Daily bit(e) of C++ | Number of reorders of a serialized BST
Daily bit(e) of C++ #212, Common interview problem: Number of reorders of a serialized BST.
Today we will look at a common C++ interview problem: Number of reorders of a serialized BST.
Given a permutation of 1..N as std::vector<int>, return the number of other permutations that produce the same BST. The BST is produced by inserting elements in the order of their indexes (i.e. left-to-right).
Because the number of permutations can be high, return the result as modulo 10^9+7.
For example, for the permutation {2,1,3}, there is one other permutation that produces the same BST: {2,3,1}.
Before you continue reading the solution, I encourage you to try to solve it yourself. Here is a Compiler Explorer link with a couple of test cases: https://compiler-explorer.com/z/aPjrnoafP.
Solution
First, let’s remind ourselves how Binary Search trees operate. For each node, all the nodes in the left subtree are lower than the value of this node, and all nodes in the right subtree are higher than the value of this node.
This allows us to find any node with a specific value in log(n).
Determining the number of reorderings that produce the same BST is much less obvious. However, the first fairly straightforward observation is that the first node will always be the root node, and it creates a partition over the other nodes (for the left and right subtrees).
This points to the first part contributing to the total count of reorderings. Any reordering of elements that produces the same stable partition will lead to the same BST.
Let’s consider the permutation {3,1,2,4,5}. Changing the order of elements within each partition (i.e. {1,2}, {4,5}) would produce different partitions; however, we can freely interleave these partitions without changing the result.

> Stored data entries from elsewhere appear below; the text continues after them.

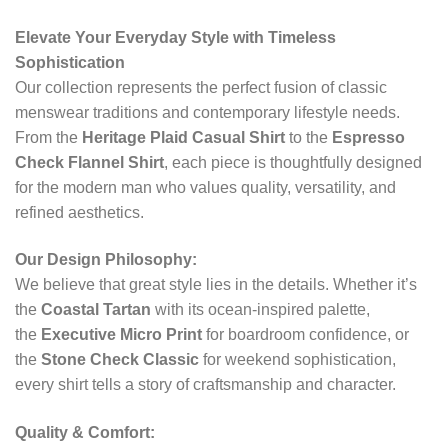
Elevate Your Everyday Style with Timeless
Sophistication
Our collection represents the perfect fusion of classic
menswear traditions and contemporary lifestyle needs.
From the
Heritage Plaid Casual Shirt
to the
Espresso
Check Flannel Shirt
, each piece is thoughtfully designed
for the modern man who values quality, versatility, and
refined aesthetics.
Our Design Philosophy:
We believe that great style lies in the details. Whether it’s
the
Coastal Tartan
with its ocean-inspired palette,
the
Executive Micro Print
for boardroom confidence, or
the
Stone Check Classic
for weekend sophistication,
every shirt tells a story of craftsmanship and character.
Quality & Comfort: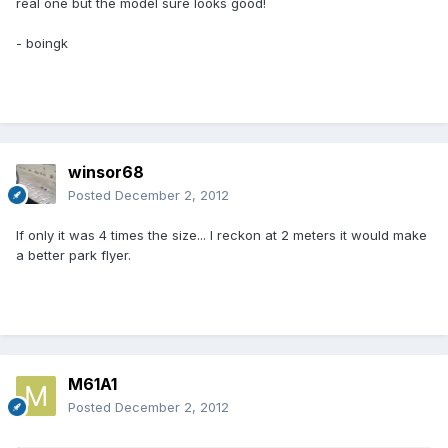
real one but the model sure looks good!
- boingk
winsor68
Posted
December 2, 2012
If only it was 4 times the size... I reckon at 2 meters it would make
a better park flyer.
M61A1
Posted
December 2, 2012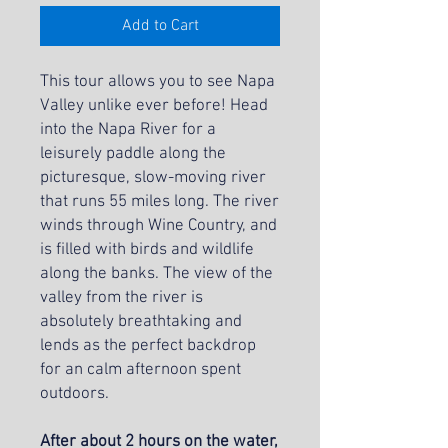
Add to Cart
This tour allows you to see Napa
Valley unlike ever before! Head
into the Napa River for a
leisurely paddle along the
picturesque, slow-moving river
that runs 55 miles long. The river
winds through Wine Country, and
is filled with birds and wildlife
along the banks. The view of the
valley from the river is
absolutely breathtaking and
lends as the perfect backdrop
for an calm afternoon spent
outdoors.
After about 2 hours on the water,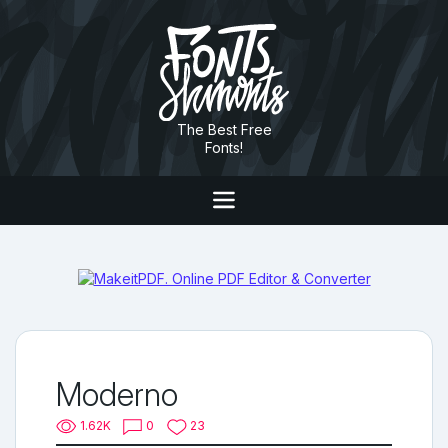
The Best Free
Fonts!
Moderno
1.62K
0
23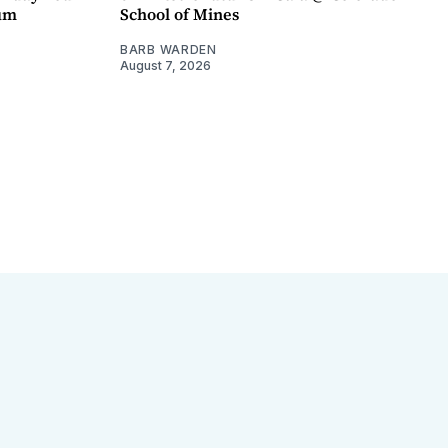
um
School of Mines
BARB WARDEN
August 7, 2026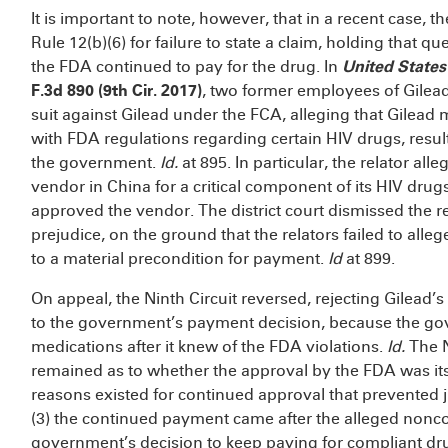
It is important to note, however, that in a recent case, 
Rule 12(b)(6) for failure to state a claim, holding that 
the FDA continued to pay for the drug. In
United States 
F.3d 890 (9th Cir. 2017)
, two former employees of Gilead 
suit against Gilead under the FCA, alleging that Gilead
with FDA regulations regarding certain HIV drugs, resulti
the government.
Id.
at 895. In particular, the relator al
vendor in China for a critical component of its HIV drug
approved the vendor. The district court dismissed the 
prejudice, on the ground that the relators failed to alle
to a material precondition for payment.
Id
at 899.
On appeal, the Ninth Circuit reversed, rejecting Gilead’
to the government’s payment decision, because the go
medications after it knew of the FDA violations.
Id.
The N
remained as to whether the approval by the FDA was itse
reasons existed for continued approval that prevented 
(3) the continued payment came after the alleged non
government’s decision to keep paying for compliant dr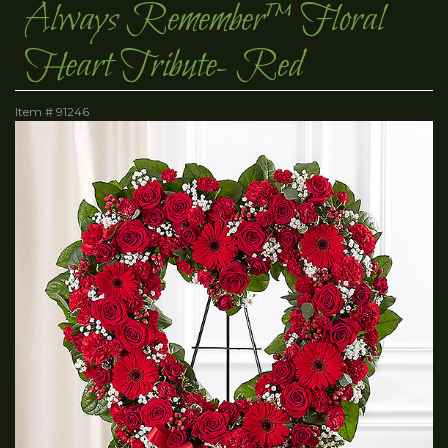
Always Remember™ Floral
Heart Tribute- Red
Item #
91246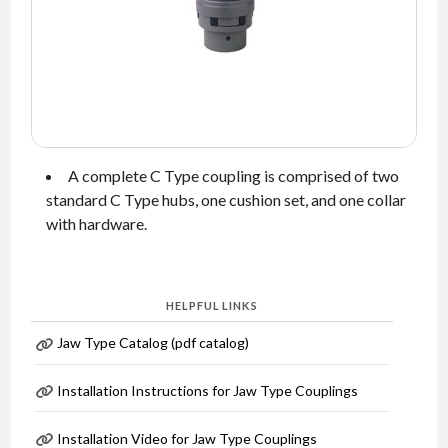
NEWS
CONTACT
TIMKEN
WORLD
A complete C Type coupling is comprised of two
standard C Type hubs, one cushion set, and one collar
with hardware.
HELPFUL LINKS
Jaw Type Catalog (pdf catalog)
Installation Instructions for Jaw Type Couplings
Installation Video for Jaw Type Couplings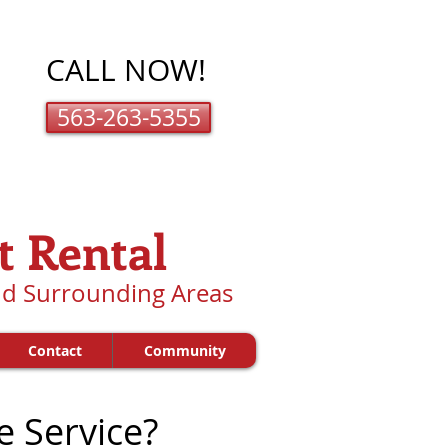
CALL NOW!
563-263-5355
t Rental
and Surrounding Areas
Contact
Community
e Service?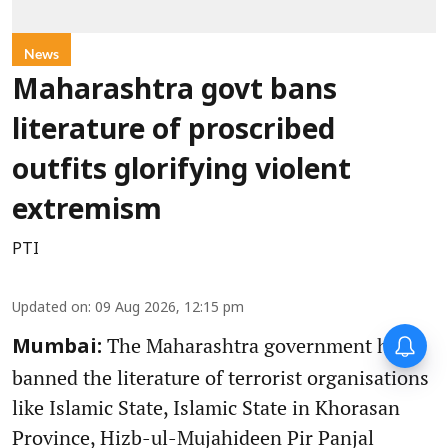
News
Maharashtra govt bans
literature of proscribed
outfits glorifying violent
extremism
PTI
Updated on
:
09 Aug 2026, 12:15 pm
The Maharashtra government has
Mumbai:
banned the literature of terrorist organisations
like Islamic State, Islamic State in Khorasan
Province, Hizb-ul-Mujahideen Pir Panjal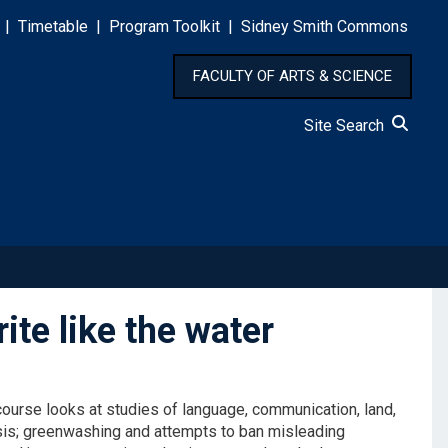
|
Timetable
|
Program Toolkit
|
Sidney Smith Commons
FACULTY OF ARTS & SCIENCE
Site Search
ite like the water
ourse looks at studies of language, communication, land,
isis; greenwashing and attempts to ban misleading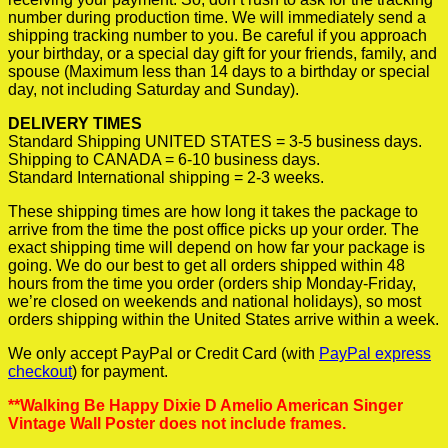
number during production time. We will immediately send a
shipping tracking number to you. Be careful if you approach
your birthday, or a special day gift for your friends, family, and
spouse (Maximum less than 14 days to a birthday or special
day, not including Saturday and Sunday).
DELIVERY TIMES
Standard Shipping UNITED STATES = 3-5 business days.
Shipping to CANADA = 6-10 business days.
Standard International shipping = 2-3 weeks.
These shipping times are how long it takes the package to
arrive from the time the post office picks up your order. The
exact shipping time will depend on how far your package is
going. We do our best to get all orders shipped within 48
hours from the time you order (orders ship Monday-Friday,
we’re closed on weekends and national holidays), so most
orders shipping within the United States arrive within a week.
We only accept PayPal or Credit Card (with
PayPal express
checkout
) for payment.
**Walking Be Happy Dixie D Amelio American Singer
Vintage Wall Poster does not include frames.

More formally, we are looking for the number of ways to pick the positions for the left (or right) partition out of all positions, i.e. C(n-1,k) (binomial coefficient), where n is the total number of elements in the permutation and k is the number of elements in the left partition.
The second point we have not considered is the number of reorderings in the two sub-tree, which we can calculate recursively.
This leads to a total formula: reorderings(left)*reorderings(right)*coeff(n-1,left.size()).
This implies that we will have to pre-calculate the binomial coefficients, which we can do using Pascal’s triangle.
Finally, we need to apply the requested modulo operation where appropriate.